The new integrated marketing campaign ‘Just Add Zero’ will run from Monday (13 January) reintroducing the brand as well as putting it back on TV and to the top of the agenda in 2014 as the brand, which is the second best-selling brand in many markets, invests heavily in the light soft-drinks category.
The action-packed TV spot, directed by Nima Nourizadeh, introduces the brand’s new visual identity, a distinctive red circle, which will feature across all touch points including outdoor and POS activity and limited edition pack designs, supported with PR and digital.
“This is set to be a massive year for Coke Zero and we are confident that this campaign will help the brand take centre stage,” said Brid Drohan-Stewart, marketing activation director, Coca-Cola Great Britain. “We’re marking a new edgier direction with the “Just Add Zero” platform, which we believe is a life philosophy.”

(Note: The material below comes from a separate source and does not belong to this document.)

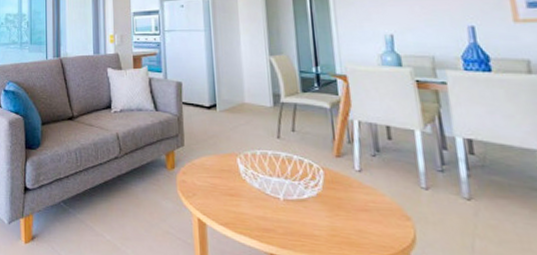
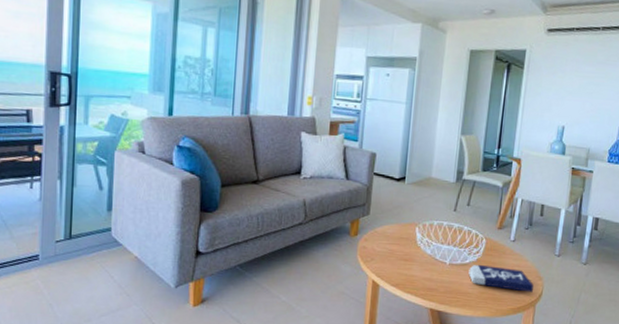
book: none [309,200,402,237] -> present [468,264,535,293]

The campaign itself is aimed at a new generation of young people who have emerged out of challenging times with a positive outlook. Drohan-Stewart explained: “For some people zero means nothing, but the “Just Add Zero” campaign shows that things get bigger, better, faster and greater when you add zero. ‘Adding zero’ gives you more: a visit to one country becomes an epic journey of 10, a group of 10 mates become 100, while a party of 100 transforms into a festival of 1,000.
“In the same way, Coke Zero gives you more great Coke taste with zero sugar and zero calories. This campaign speaks to people who share the same philosophy – the adventurers who always seek out possibilities in order to experience greater things.”
Shot in South Africa, the commercial aims to resonate with the brand’s target market by communicating the right attitude. The creative itself follows the ad’s protagonist through a series of situations where he experiences more by ‘adding zero’. His two sisters become 20 of their attractive friends; a party of 100 becomes a festival of 1,000, and so on.